__Exercise aim__
Type out the whole listing again exactly, pictures omitted.

__Dataset entries__
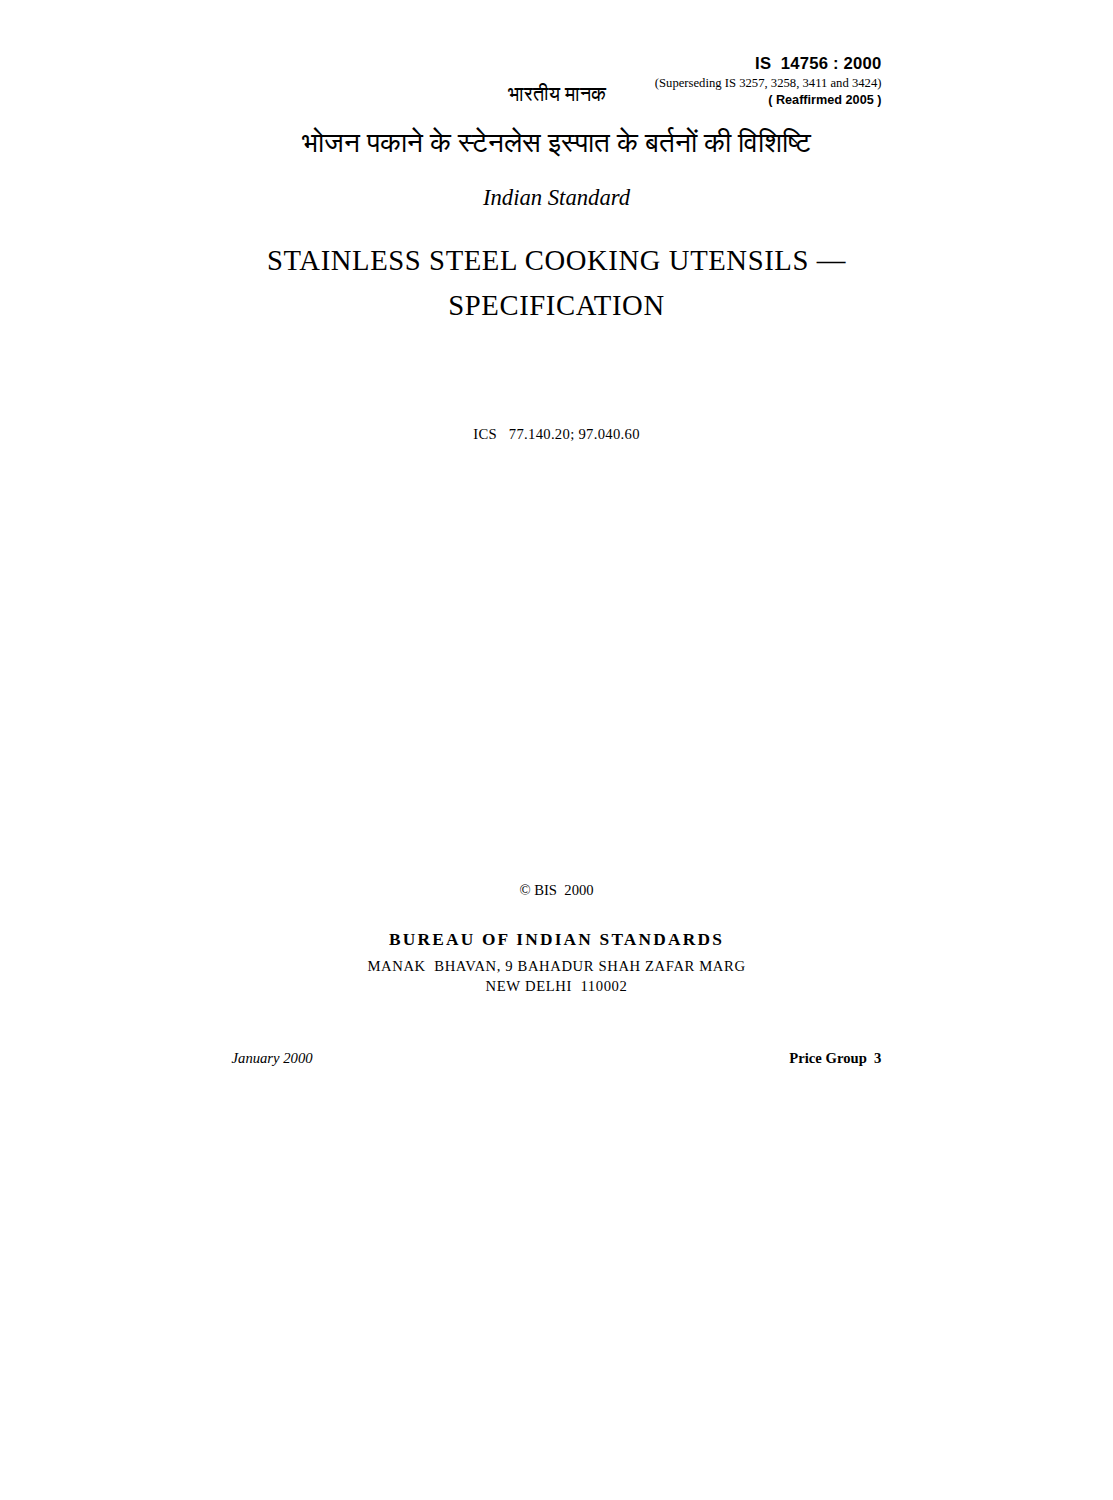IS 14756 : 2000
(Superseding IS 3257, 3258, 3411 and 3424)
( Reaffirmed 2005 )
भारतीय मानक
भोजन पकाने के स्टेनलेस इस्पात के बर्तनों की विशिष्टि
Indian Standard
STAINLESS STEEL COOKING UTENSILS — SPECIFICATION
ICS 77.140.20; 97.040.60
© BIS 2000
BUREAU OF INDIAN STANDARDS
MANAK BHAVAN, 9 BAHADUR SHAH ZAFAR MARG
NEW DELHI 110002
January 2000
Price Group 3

__Written response__
IS 14756 : 2000
(Superseding IS 3257, 3258, 3411 and 3424)
( Reaffirmed 2005 )
भारतीय मानक
भोजन पकाने के स्टेनलेस इस्पात के बर्तनों की विशिष्टि
Indian Standard
STAINLESS STEEL COOKING UTENSILS — SPECIFICATION
ICS 77.140.20; 97.040.60
© BIS 2000
BUREAU OF INDIAN STANDARDS
MANAK BHAVAN, 9 BAHADUR SHAH ZAFAR MARG
NEW DELHI 110002
January 2000
Price Group 3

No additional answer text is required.